Task description — Could you turn everything from the line containing "Set the rotation" down to the line containing "DVD-drives." in the rows below into a JSON list of strings, one string per line, skipping blank lines?

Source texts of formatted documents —
*** Block opens ***
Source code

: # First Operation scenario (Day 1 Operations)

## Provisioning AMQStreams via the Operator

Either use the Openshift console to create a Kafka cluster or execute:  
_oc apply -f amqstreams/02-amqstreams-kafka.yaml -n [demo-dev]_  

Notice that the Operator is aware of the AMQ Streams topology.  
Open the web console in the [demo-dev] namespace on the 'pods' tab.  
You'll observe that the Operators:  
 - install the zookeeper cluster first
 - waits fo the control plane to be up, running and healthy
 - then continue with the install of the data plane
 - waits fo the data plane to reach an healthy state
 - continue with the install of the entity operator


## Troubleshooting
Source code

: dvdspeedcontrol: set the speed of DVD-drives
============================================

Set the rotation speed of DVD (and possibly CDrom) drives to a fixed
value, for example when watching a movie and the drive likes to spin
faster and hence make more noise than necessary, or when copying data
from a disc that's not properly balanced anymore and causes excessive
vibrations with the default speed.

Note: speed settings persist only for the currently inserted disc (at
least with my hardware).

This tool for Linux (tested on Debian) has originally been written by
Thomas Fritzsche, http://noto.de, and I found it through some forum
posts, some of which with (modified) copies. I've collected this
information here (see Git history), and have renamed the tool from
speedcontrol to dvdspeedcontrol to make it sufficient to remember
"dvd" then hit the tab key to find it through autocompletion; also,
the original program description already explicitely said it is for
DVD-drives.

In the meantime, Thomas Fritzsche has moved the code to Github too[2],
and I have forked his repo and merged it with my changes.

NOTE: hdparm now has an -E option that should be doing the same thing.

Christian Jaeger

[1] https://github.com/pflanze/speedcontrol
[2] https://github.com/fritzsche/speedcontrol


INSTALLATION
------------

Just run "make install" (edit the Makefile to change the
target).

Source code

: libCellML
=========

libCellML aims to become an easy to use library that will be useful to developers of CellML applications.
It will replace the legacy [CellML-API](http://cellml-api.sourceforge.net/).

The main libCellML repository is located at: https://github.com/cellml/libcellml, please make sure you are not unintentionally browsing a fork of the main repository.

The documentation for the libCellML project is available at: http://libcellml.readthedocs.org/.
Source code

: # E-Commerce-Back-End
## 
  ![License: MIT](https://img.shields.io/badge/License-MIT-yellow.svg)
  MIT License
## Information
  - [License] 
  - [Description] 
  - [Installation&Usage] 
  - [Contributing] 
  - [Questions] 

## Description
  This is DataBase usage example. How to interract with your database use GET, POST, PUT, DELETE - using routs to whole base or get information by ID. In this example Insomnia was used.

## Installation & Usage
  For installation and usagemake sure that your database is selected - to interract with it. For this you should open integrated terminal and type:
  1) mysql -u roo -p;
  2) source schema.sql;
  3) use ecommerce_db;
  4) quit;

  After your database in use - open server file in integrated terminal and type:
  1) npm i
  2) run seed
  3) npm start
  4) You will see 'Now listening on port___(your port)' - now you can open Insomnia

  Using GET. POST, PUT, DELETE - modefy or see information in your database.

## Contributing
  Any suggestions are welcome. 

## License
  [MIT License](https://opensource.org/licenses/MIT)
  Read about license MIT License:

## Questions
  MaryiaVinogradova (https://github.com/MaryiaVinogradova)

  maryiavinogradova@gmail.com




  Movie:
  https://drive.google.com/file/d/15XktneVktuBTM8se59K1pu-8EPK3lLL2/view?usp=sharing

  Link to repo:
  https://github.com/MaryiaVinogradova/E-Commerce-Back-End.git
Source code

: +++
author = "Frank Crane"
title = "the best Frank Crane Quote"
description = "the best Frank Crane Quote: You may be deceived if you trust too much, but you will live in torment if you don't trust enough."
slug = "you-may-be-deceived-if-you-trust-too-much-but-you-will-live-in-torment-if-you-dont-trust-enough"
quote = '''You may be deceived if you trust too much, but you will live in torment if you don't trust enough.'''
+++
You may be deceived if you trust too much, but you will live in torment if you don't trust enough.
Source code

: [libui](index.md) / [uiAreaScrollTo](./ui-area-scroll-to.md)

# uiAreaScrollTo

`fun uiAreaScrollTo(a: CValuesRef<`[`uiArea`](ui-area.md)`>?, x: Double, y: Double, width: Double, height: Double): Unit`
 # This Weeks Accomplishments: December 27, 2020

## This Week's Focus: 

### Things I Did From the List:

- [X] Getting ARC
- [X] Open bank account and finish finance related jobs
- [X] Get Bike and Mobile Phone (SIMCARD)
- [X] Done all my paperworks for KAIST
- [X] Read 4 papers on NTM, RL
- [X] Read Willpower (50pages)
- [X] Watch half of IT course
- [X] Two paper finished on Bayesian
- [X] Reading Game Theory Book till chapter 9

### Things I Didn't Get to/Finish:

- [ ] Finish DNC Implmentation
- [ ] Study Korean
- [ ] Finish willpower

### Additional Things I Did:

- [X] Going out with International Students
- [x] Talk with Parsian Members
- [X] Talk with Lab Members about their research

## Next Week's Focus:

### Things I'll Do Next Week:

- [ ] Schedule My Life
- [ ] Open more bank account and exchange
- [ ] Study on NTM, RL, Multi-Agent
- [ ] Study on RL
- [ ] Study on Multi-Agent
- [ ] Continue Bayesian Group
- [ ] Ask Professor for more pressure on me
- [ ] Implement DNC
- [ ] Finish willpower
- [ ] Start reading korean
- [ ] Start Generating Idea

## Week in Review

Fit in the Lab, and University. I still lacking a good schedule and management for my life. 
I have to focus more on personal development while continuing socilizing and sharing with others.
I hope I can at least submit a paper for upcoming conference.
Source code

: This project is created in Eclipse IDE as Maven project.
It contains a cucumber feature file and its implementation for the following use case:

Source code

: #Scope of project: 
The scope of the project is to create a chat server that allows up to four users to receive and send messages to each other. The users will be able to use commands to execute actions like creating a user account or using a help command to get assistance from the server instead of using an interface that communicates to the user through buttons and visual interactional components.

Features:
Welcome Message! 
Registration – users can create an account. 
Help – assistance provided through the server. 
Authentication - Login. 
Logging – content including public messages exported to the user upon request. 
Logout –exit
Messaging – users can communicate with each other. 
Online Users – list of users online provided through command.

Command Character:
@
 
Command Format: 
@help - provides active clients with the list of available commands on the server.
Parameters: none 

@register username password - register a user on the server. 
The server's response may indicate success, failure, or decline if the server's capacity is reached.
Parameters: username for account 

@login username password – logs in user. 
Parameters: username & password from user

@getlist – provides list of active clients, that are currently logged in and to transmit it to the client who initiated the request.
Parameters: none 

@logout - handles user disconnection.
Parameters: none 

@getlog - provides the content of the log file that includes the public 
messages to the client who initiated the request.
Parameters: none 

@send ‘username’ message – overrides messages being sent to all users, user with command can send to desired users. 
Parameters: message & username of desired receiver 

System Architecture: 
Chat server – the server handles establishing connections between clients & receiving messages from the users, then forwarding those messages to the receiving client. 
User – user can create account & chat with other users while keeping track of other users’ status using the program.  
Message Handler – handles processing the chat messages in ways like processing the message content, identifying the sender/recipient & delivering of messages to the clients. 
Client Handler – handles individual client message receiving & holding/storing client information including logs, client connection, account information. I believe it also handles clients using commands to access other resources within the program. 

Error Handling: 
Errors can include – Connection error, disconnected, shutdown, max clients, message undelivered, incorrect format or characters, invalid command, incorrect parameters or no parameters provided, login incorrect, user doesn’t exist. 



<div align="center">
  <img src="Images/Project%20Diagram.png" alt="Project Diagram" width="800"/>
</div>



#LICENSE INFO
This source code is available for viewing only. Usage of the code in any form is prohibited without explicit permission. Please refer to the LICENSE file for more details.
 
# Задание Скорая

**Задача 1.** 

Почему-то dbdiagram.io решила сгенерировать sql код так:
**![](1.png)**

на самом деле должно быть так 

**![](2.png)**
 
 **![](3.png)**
*** Block closes ***
Your response —
[
  "Set the rotation speed of DVD (and possibly CDrom) drives to a fixed",
  "value, for example when watching a movie and the drive likes to spin",
  "faster and hence make more noise than necessary, or when copying data",
  "from a disc that's not properly balanced anymore and causes excessive",
  "vibrations with the default speed.",
  "Note: speed settings persist only for the currently inserted disc (at",
  "least with my hardware).",
  "This tool for Linux (tested on Debian) has originally been written by",
  "Thomas Fritzsche, http://noto.de, and I found it through some forum",
  "posts, some of which with (modified) copies. I've collected this",
  "information here (see Git history), and have renamed the tool from",
  "speedcontrol to dvdspeedcontrol to make it sufficient to remember",
  "\"dvd\" then hit the tab key to find it through autocompletion; also,",
  "the original program description already explicitely said it is for",
  "DVD-drives."
]